The country is also amongst the top nations in international competition. At the 2009 FINA World Championships, Germany’s Britta Steffen and Paul Biedermann took two world titles with world records in each of their respective events.

Olympic history runs rich for the German Swim federation, with 10-time Olympic medalist Franziska von Almsick amongst one of the most recognizable in past games. At the 2008 Olympic Games in Beijing, Steffen was the fastest female of the games winning the 50m and 100m freestyle en route to setting two Olympic records. In 2012, TYR will offer the outfit of the German swim team in the most successful technical suit collection ever offered by TYR – the Tracer series.

20 comments:

livefreeswimhard said...

600,000!! That stat alone is just embarrassing.

Tony Austin said...

When I read the number in the original press release I didn't believe it. I even sent it back to the PR people at TYR and said I need a reference validating that number before I went live with it.

I was given reference and I found a reference

Scott said...

I'm not sure Livefreeswimhard is using the word embarrassing correctly here. I'd suggest using the term amazing instead. If the numbers are correct (for example they could include members who aren't competitive swimmers) then really the big question is why Germany hasn't achieved much more than what it has.

Perhaps kudos are in order to USA Swimming and Swimming Australia for their enormous medal counts on what turns out to be a much narrower base of athletic talent.

* _Collected data_:
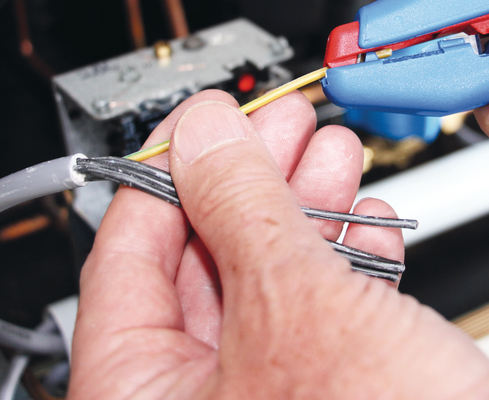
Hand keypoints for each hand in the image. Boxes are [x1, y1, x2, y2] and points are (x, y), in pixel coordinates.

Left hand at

* _Activity_:
Carry on the German swimming passage after its last sentence. The material has nothing to do with the German swimming passage.

* _Written response_:
Tony Austin said...

Here is a German Wikipedia article on the federation: It covers all the groups under their umbrella. The point here is not the German results column but rather how big the constituency they represent is.

It's my belief that both USA-S and AS pretty much boss FINA around and they do so because of the money factor involved from Speedo.

With that said, there is no number one brand right now in swimming. the whole sport has been reset or rebooted.

Will Speedo fall from it's perch? Well, it did tech suits were available. But when FINA got gamed, all the brands reset.

I think 2009 proved what Bryan Smeltzer, the VP of marketing at Arena said to me in an interview. The results on deck is what is going to matter. Endorsements won't matter.

It certainly did not help Speedo when Phelps was at Worlds, and what if Bidermann beats Phelps in a TYR?

Tony Austin said...

http://de.wikipedia.org/wiki/Deutscher_Schwimm-Verband

livefreeswimhard said...

No Scott. I typed embarrassing and i meant embarrassing. On the competitive and non competitive side. They have managed to enroll more members than we have. Its not just about medals and achievement. We have to do a better job of getting more people involved in our sport. Why do you think our base is narrow?

Scott said...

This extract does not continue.